The surpluses we enjoyed were the product of a strong economy, not a weak one.  We will not return to economic strength by taxing our economy when it is struggling, any more than we would increase our nation’s security by failing to fund its defense when it is threatened.  The prescription for returning to balanced budgets is straightforward: hold the line on spending and grow the economy. 

This is the direction the President has chosen: a course to create real jobs that last.  We are not going to let terrorism and its effects bring either our nation or our economy to its knees.

Finally, we should remember that current deficits are small relative to our unique circumstances and to our economy as a whole.  Even at their depth, they remain considerably below the typical levels following a recession over the last 30 years and they begin a pronounced improvement after next year.

We face new threats and challenges.  Job creation and economic growth are keys not only to our near-term but our long-term success as well. 

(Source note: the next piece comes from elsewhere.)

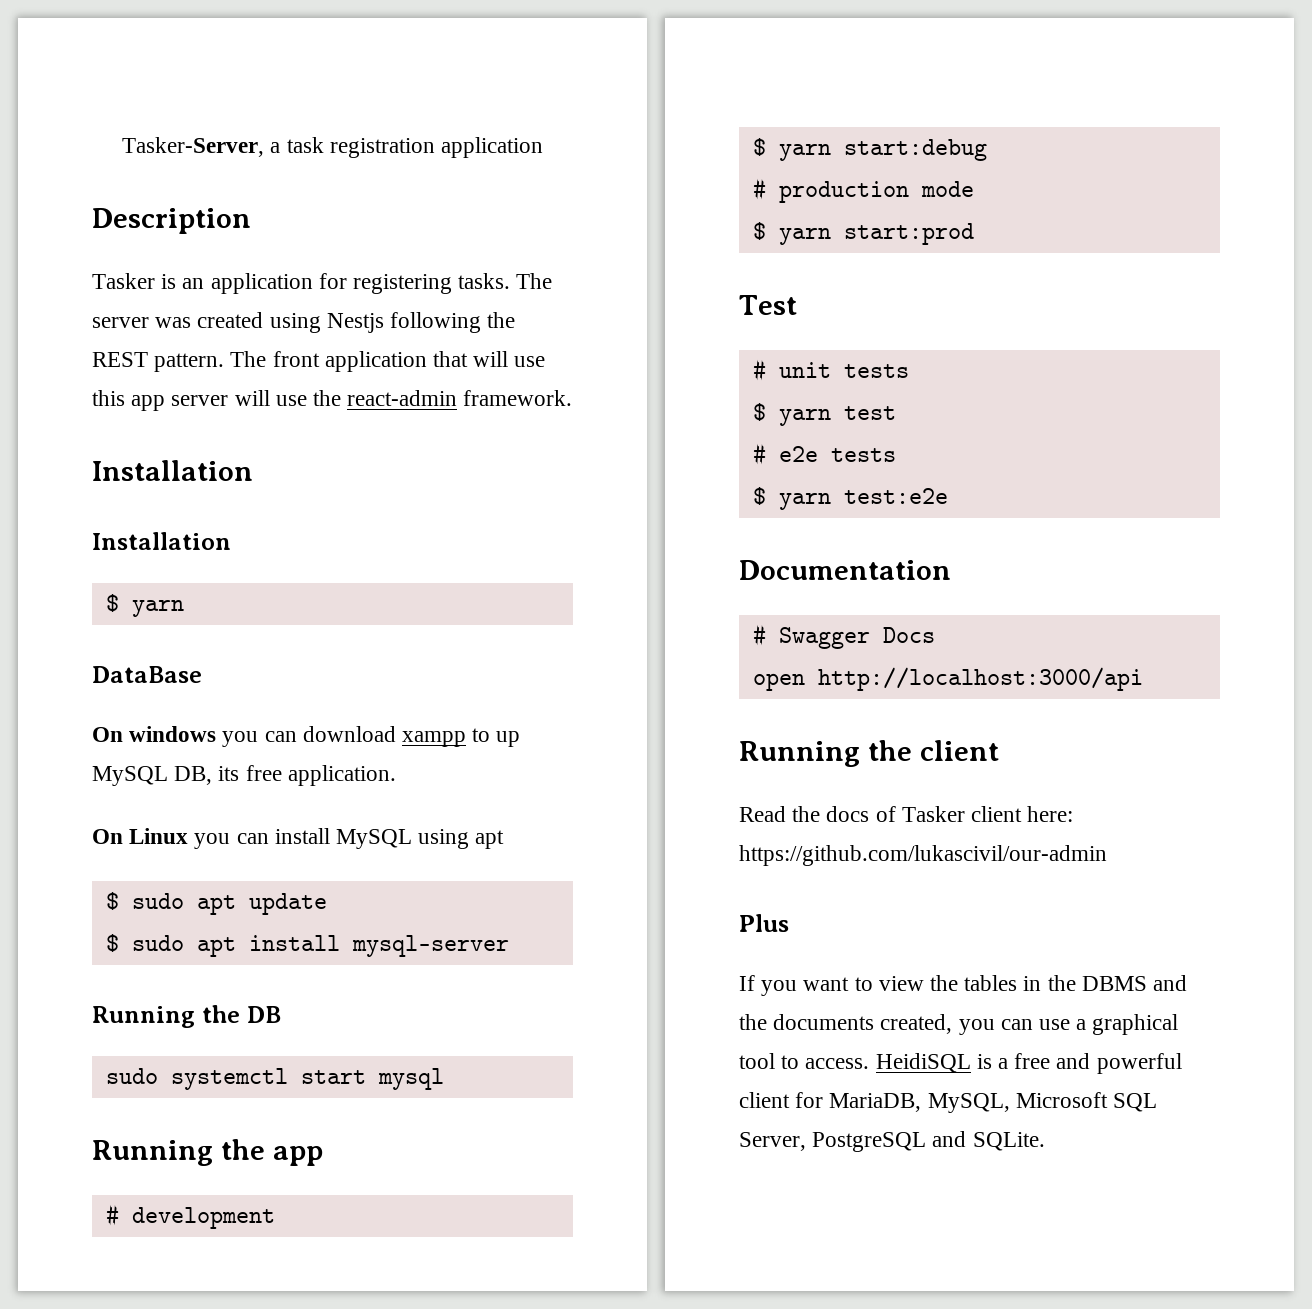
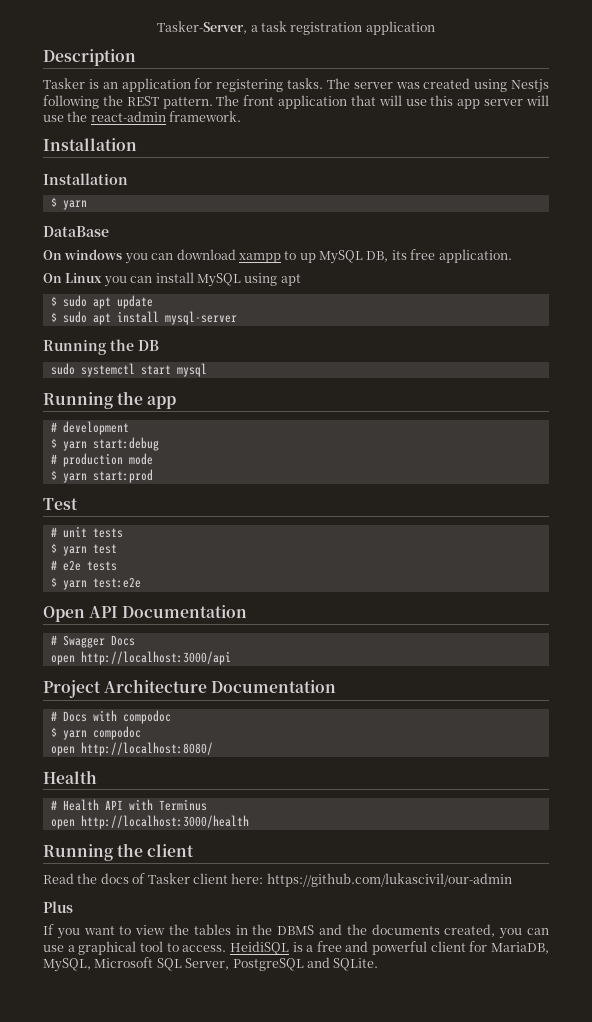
(948, 496) none -> [43,606,119,622] Open API
(1143, 679) none -> [43,679,337,698] [50,710,171,724] [50,726,141,740] [50,742,213,756] [43,770,97,784] [50,799,207,811] [50,815,249,829] // Project Architecture Documentation // # Docs with compodoc // $ yarn compodoc // open http://localhost:8080/ // Health // # Health API with Terminus // open http://localhost:3000/health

If we are to meet the threats of today and the challenges of tomorrow, we must have a strong economy.  In fact, we must seek a higher level of prosperity for America than we have known – one which puts us on an even higher growth path, one which unlocks the fullest potential and talents of the American people.  That means encouraging hard work, rewarding hard work, and creating the opportunities for work for all Americans.  These are the values that brought America to where we are today and they are the ones that we must allow to lead us into the future.

We must also remember that our success and our example in this endeavor promises not only a brighter, better future for our people and our children, but for the rest of the world as well.

The Jobs and Growth Package, our new initiatives to promote savings, to promote health care coverage, to encourage charitable giving, to promote responsible energy production, and improved compliance measures from the Internal Revenue Service are all important budget initiatives. 

I look forward to discussing that plan and the rest of the President’s budget with you today.